Human-Powered Internet Archive Book Project

Carl Bialik from the WSJ writes "A group led by the Internet Archive is planning a massive, ambitious effort to scan millions of old books and make them available for Web searching early next year. Behind that effort are about a dozen scanners, employees making about $10 an hour to manually scan volumes -- some more than a century old -- one page at a time, on special contraptions. The Wall Street Journal Online visits a University of Toronto library to watch one of the scanners in action: 25-year-old Liz Ridolfo."

4 of 113 comments (clear)

  1. Re:Diffrent? by way2trivial · · Score: 3, Insightful

    Stories over 75 years old don't have the same copyright protections..

    anyone can do 'a christmas carol' because it's copyright has expired..
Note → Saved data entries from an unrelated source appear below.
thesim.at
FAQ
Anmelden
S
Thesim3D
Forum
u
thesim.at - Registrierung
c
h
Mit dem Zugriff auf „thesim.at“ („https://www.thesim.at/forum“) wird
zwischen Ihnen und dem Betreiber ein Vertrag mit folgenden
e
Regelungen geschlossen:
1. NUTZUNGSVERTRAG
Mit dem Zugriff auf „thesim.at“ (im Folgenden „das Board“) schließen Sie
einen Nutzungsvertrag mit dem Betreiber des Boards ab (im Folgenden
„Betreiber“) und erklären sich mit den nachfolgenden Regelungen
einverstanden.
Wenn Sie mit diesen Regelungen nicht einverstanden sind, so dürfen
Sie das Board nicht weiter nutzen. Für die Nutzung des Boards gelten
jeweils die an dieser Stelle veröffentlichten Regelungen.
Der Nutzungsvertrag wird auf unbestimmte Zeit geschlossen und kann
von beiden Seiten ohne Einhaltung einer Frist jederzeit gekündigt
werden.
    using however, someones PRECISE arangement of the text is not permissible however- that has it's own copyright...
    so if I buy a current day copy from amazon, I cant scan it in... but if I buy a copy that's last edition/print was more than 75 years ago, it is fair game.

    --
    every day http://en.wikipedia.org/wiki/Special:Random
  2. Good Bad Ugly by mpapet · · Score: 4, Insightful

    The good:
    Old books prior to copyright laws are being scanned.

    The bad:
    Pay is roughly $10/hr. Now, I happen to be concerned that someone being paid so little should be handling rare books. Not to mention the college graduate getting paid so little.

    The ugly:
    The digital camera contraption costs $30,000!! There's a few scanner manufacturers left in the world and none of them have exploited this niche. Shame on them.

    --
    http://www.maxineudall.com/2010/02/should-economists-be-sued-for-malpractice.html
  3. Re:It's lighter! by Hosiah · · Score: 3, Insightful

    Ahem: years ago, I made up the "moving time" rule that books *must* be packed in the smallest available boxes. Anything of dimensions around 2x1x1 feet. After straining on the book boxes previously, it occurred to me that it's human nature to (a) pack books first, reasoning that you're not going to be doing much reading in the next couple days anyway... and (b) upon first beginning to pack, grab the biggest box to start with.
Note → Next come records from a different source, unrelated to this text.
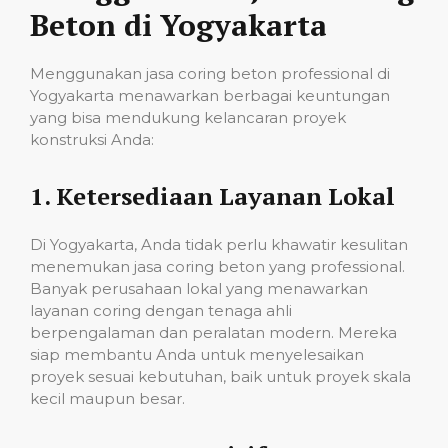
Beton di Yogyakarta
Menggunakan jasa coring beton professional di
Yogyakarta menawarkan berbagai keuntungan
yang bisa mendukung kelancaran proyek
konstruksi Anda:
1.
Ketersediaan Layanan Lokal
Di Yogyakarta, Anda tidak perlu khawatir kesulitan
menemukan jasa coring beton yang professional.
Banyak perusahaan lokal yang menawarkan
layanan coring dengan tenaga ahli
berpengalaman dan peralatan modern. Mereka
siap membantu Anda untuk menyelesaikan
proyek sesuai kebutuhan, baik untuk proyek skala
kecil maupun besar.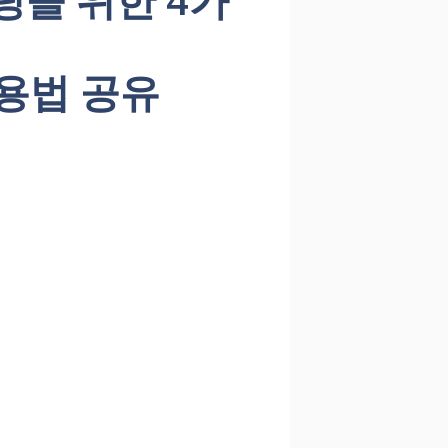
용법 공유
  4. Re:Why not join the Gutenberg Project by flimnap · · Score: 3, Insightful
    So, as the summary states:
    make them available for Web searching
    does not mean that there will be a complete text index available (that is full text search,) but instead you can only search for specific works?

    That probably means that the search index will be uncorrected OCR, which leads to some inaccurate searches. The problem with using raw OCR is scannos, words that may be recognised as a different word that "looks" the same, for example modem and modern, or an i might be recognised as a slash.

    I do that every once in a while on their German counterpart: GaGa

    Your time might be better spent at the real Distributed Proofreaders, or DP-Europe, since Projekt Gutenberg-DE is not an offical branch of PG, and actually copyrights its output (unlike the real PG).